Wednesday, 15 April 2009

Plan to reduce speed limit to 30km/h throughout most of Dublin city centre

DUBLIN CITY Council plans to reduce speed limits to 30km/h throughout most of the city centre, including O’Connell Street and the Liffey quays, to make the city safer for cyclists and pedestrians.

The council lowered speed limits around most of the shopping and central business areas of the city from 50km/h to 30km/h in 2006, but was unable to reduce the speed on O’Connell Street, the quays, and from D’Olier Street to Christchurch because they are national primary roads.

Unlike the rest of the streets in the city centre, the national primary network is controlled not by the city council but by the National Roads Authority (NRA).
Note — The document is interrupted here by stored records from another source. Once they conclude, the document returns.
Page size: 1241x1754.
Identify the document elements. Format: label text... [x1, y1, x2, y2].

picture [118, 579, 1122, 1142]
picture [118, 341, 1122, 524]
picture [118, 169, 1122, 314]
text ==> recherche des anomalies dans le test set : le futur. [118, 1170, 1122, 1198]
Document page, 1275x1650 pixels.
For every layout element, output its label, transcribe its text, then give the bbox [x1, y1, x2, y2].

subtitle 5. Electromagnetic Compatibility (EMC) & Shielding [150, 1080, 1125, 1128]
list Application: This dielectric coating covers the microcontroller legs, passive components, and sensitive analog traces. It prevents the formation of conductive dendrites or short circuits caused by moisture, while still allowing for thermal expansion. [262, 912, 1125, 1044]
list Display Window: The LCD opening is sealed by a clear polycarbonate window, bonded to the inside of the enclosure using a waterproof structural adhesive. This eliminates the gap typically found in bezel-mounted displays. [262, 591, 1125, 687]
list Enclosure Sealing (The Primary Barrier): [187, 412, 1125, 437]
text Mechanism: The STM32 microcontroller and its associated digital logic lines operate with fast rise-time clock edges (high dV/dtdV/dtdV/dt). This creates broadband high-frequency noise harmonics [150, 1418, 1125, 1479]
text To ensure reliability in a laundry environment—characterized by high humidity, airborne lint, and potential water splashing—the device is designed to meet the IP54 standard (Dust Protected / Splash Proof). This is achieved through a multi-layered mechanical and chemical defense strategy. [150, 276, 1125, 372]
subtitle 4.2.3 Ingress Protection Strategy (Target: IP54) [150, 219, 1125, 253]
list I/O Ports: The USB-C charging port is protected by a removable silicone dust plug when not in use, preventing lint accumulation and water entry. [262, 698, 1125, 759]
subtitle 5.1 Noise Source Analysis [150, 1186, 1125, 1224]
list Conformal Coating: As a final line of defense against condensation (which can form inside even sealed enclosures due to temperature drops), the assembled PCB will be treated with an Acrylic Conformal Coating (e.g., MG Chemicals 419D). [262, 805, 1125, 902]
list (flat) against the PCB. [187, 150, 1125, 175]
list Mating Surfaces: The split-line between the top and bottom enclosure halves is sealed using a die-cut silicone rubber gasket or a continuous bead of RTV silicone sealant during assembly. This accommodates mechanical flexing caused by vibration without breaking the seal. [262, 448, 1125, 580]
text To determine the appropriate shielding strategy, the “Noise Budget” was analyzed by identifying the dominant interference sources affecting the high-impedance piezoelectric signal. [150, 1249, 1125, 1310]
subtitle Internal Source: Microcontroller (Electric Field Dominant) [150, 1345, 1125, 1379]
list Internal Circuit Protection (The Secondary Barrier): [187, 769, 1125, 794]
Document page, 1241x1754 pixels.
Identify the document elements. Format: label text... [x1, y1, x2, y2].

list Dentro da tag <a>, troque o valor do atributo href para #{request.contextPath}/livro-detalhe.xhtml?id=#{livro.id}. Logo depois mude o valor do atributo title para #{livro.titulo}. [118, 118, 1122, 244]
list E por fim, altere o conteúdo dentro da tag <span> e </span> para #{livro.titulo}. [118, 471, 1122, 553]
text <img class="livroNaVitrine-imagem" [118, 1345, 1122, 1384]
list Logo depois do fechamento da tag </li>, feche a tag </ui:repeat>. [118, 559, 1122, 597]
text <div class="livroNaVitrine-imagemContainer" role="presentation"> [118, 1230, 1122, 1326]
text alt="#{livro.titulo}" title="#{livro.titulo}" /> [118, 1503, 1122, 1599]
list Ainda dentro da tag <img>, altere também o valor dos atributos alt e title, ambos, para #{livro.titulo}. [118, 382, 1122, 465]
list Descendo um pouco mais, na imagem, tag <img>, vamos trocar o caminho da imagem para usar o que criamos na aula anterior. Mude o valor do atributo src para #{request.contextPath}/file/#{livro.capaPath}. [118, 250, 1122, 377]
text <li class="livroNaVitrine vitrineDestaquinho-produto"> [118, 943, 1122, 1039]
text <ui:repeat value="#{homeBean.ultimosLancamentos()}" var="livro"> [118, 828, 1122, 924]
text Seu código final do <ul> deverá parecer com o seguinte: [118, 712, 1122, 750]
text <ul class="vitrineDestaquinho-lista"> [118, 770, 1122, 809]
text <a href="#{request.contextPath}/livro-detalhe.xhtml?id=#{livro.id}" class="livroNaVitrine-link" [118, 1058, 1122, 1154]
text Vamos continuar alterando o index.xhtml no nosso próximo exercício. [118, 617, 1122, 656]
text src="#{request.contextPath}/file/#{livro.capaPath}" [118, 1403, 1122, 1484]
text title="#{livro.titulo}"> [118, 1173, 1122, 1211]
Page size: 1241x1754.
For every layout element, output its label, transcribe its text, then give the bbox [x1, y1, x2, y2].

To change the speed limits, the council would have had to have these roads delisted from the network, a move the NRA was reluctant to make.

However, amendments to the speed limit legislation made by Minister for Transport Noel Dempsey last December allow special speed limits to be introduced by local authorities on sections of national roads, subject to the consent of the NRA.

The council is to write to the NRA asking it to allow special speed limits to be placed on the sections of the primary network that pass through the central core of the city.

These are: the N1 (O’Connell Street); the N4 (North and South Quays between Fr Matthew Bridge and Butt Bridge); the N11 (D’Olier Street, College Street, College Green, Westmoreland Street, Grafton Street, Suffolk Street, Church Lane, Dame Street); and the N81 (Christchurch Place, Lord Edward Street, Cork Hill, Dame Street).

The changes will mean that the entire city area from Parnell Street in the north to St Stephen’s Green in the south and stretching as far as Church Street in the west and Gardiner Street in the east will have a maximum speed limit of 30km/h at all times of the day and night.

The council’s traffic engineers said the speed limit change would result in a significant reduction in road fatalities and serious injuries, without significantly slowing travel times for motorists.

Some 5 per cent of pedestrians hit by cars travelling at just over 30km/h are killed. At just under 50km/h, fatalities increase to 45 per cent.

“There are high pedestrian volumes in this area throughout the day and at night and very significant pedestrian crossing movements,” council senior engineer Ronan O’Dea said.

The new speed limits would also significantly improve the traffic environment for cyclists in the city centre, he said.